For professional use the speaker is out of question at all. Nobody would buy an instrument where the F#5 would only play almost half as loud as all other tones.
If this speaker is "out of the question at all" for studio use, then every recording should be destroyed. Every recording in history was probably mixed on loudspeakers with far worse performance.
That's a "refreshing" logic, because in the past recordings were mixed on crappy loudspeakers, in the present you should use loudspeakers with obvious faults as a tool for professional recordings too... yeah!
We don't even know if the error can be completely eliminated by closing the bass reflex port.

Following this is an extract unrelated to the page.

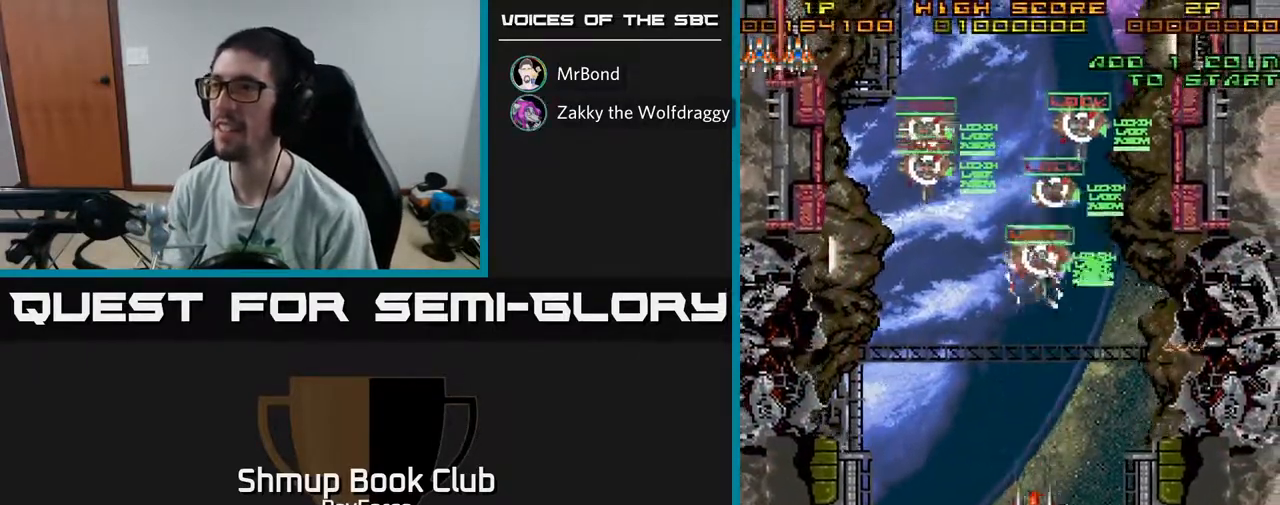
{"buttons": [], "left_stick": "center", "right_stick": "center", "events": [[67, "X", "down"], [183, "X", "up"], [300, "DPAD_DOWN", "up"], [433, "DPAD_RIGHT", "up"]]}
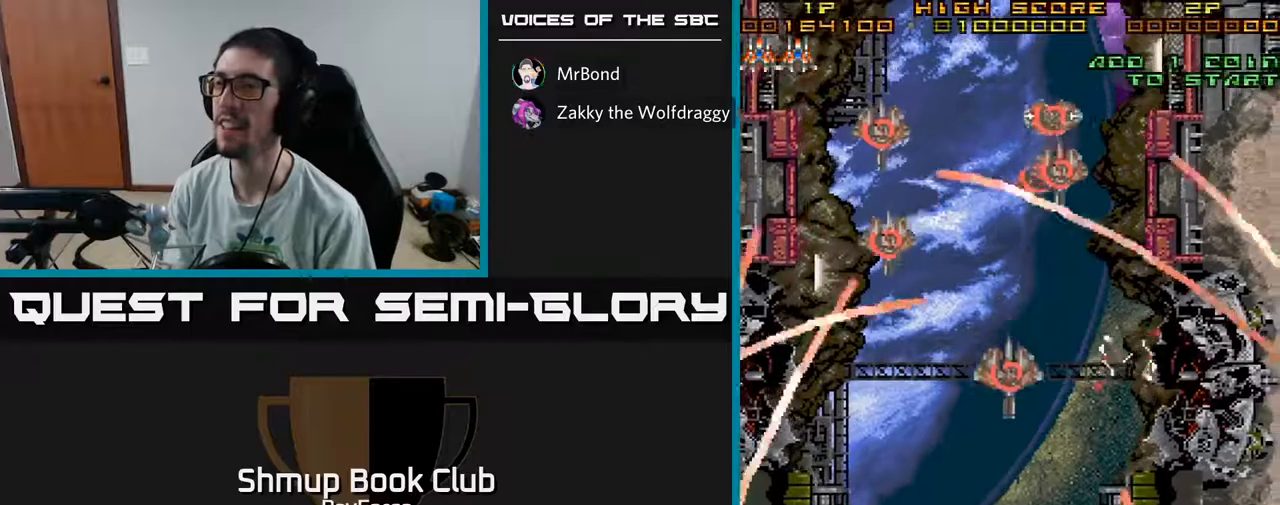
{"buttons": [], "left_stick": "center", "right_stick": "center", "events": [[33, "DPAD_LEFT", "down"], [100, "DPAD_LEFT", "up"]]}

You may not. The physics however are known to others.
... and will you share your knowledge with us "ignorants"?
Simply saying the opposite without justification does not help anyone (especially since the forum is called "audioscience...").

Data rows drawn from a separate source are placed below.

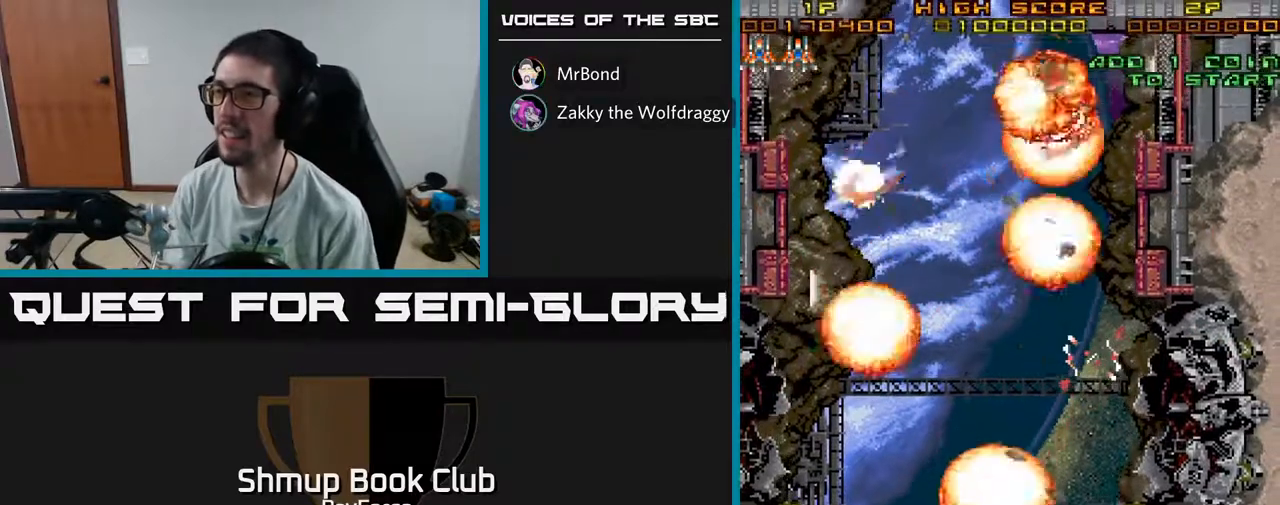
{"buttons": ["DPAD_UP"], "left_stick": "center", "right_stick": "center", "events": [[200, "DPAD_UP", "down"], [233, "DPAD_LEFT", "down"], [300, "DPAD_UP", "up"], [317, "DPAD_UP", "down"], [467, "DPAD_LEFT", "up"]]}
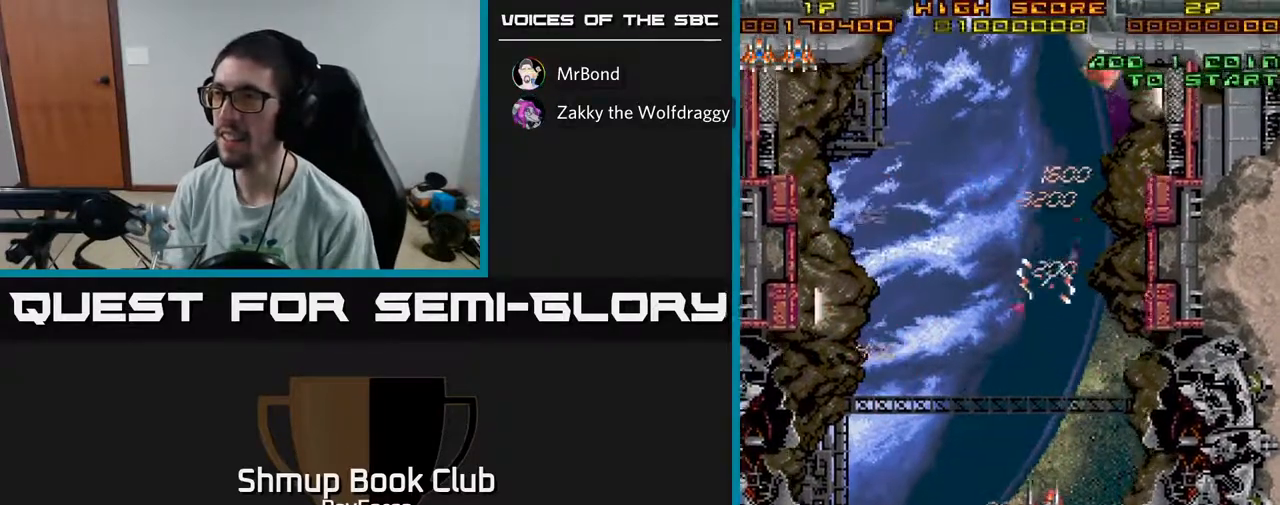
{"buttons": ["DPAD_UP"], "left_stick": "center", "right_stick": "center", "events": [[267, "DPAD_RIGHT", "down"], [467, "DPAD_RIGHT", "up"]]}
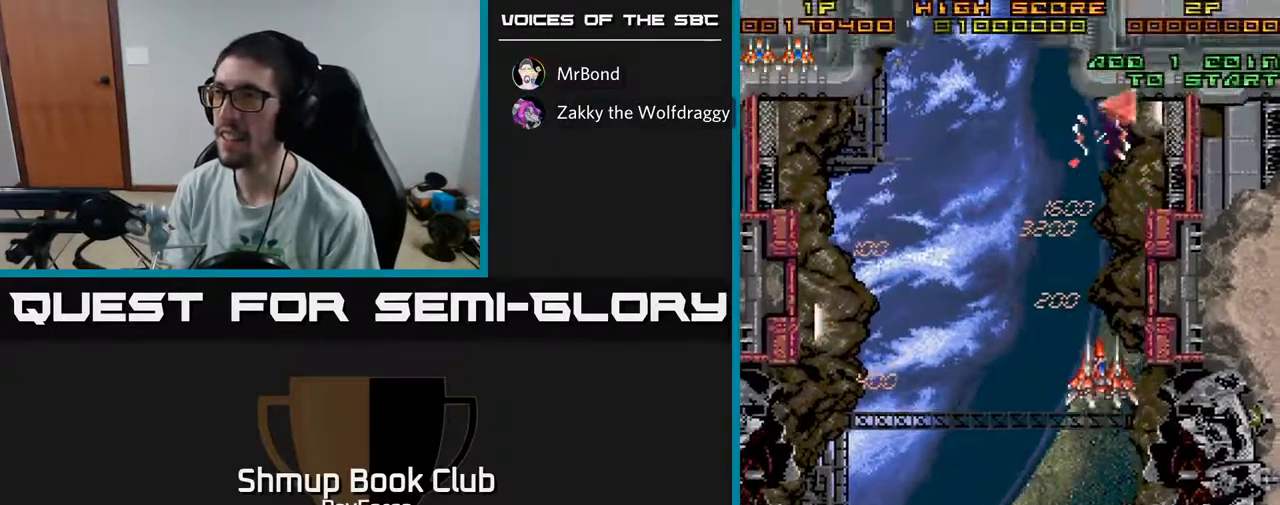
{"buttons": ["A", "DPAD_UP", "DPAD_RIGHT"], "left_stick": "center", "right_stick": "center", "events": [[150, "A", "down"], [367, "DPAD_RIGHT", "down"]]}
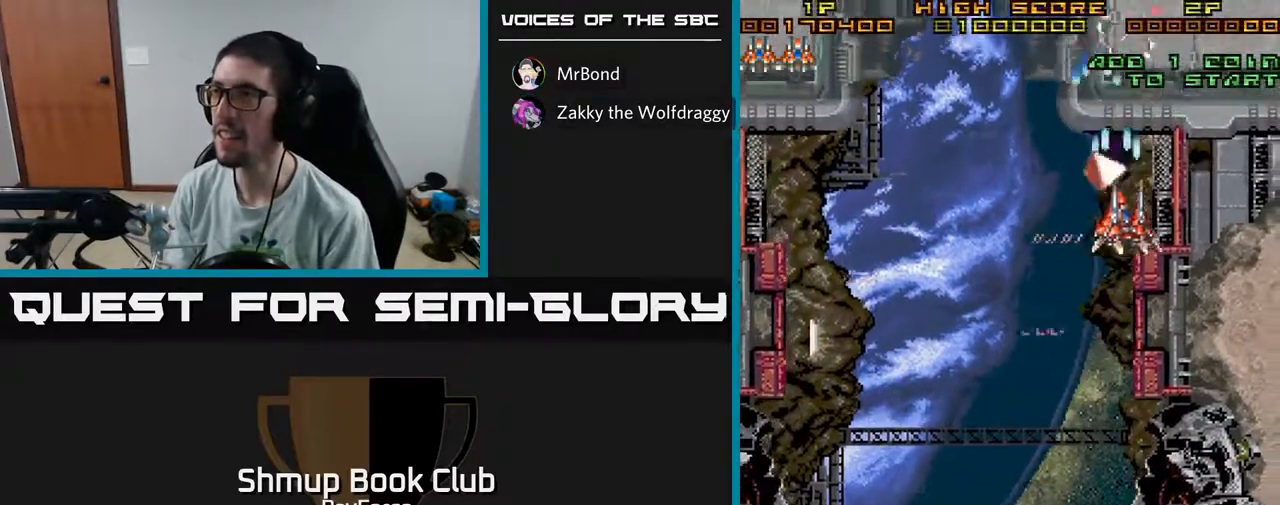
{"buttons": ["DPAD_DOWN", "DPAD_LEFT"], "left_stick": "center", "right_stick": "center", "events": [[50, "DPAD_RIGHT", "up"], [133, "DPAD_LEFT", "down"], [167, "DPAD_UP", "up"], [233, "A", "up"], [250, "DPAD_DOWN", "down"], [267, "DPAD_LEFT", "up"], [450, "DPAD_LEFT", "down"]]}
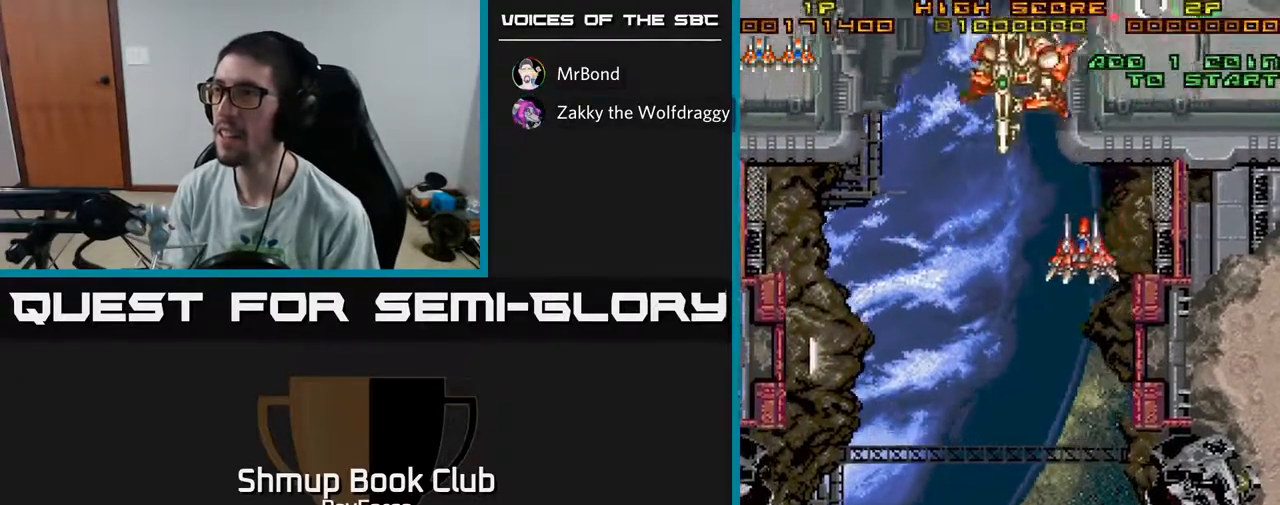
{"buttons": ["A", "DPAD_DOWN"], "left_stick": "center", "right_stick": "center", "events": [[33, "A", "down"], [50, "DPAD_DOWN", "up"], [233, "DPAD_DOWN", "down"], [283, "DPAD_LEFT", "up"]]}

By closing the bass reflex port the standing wave inside the cabinet does not disappear, only the part of the wave that is transmitted through the bass reflex port disappears.
There are near-field measurements from
Sound&Recording that show this fact.
In red the overall frequency response of the 705P is shown. In green the bass reflex port alone, in blue the frequency response of the mid-bass unit.
The overall frequency response of the 705P drops continuously because the diagram shows the nearfield measurements without baffle step correction (with correction the bass would be reduced by 6dB, which would then correspond to Amir's measurement).
In the overall frequency response of the 705P the notch at 750Hz is about 10-11dB. The part that is only radiated by the mid/bass driver is about 7-8dB.
After these measurements closing the bass reflex port would only "fill up" the notch a bit.
Shouldn't a phase shift of 90° bring a clear improvement (180° phase shift would only make a bump out of the notch)?
I have to correct myself, this statement is nonsense. The measurement of S&R suggests that a phase shift of 180° (of the port frequency response) by cleverly moving the bass reflex port backwards or downwards would reduce the notch.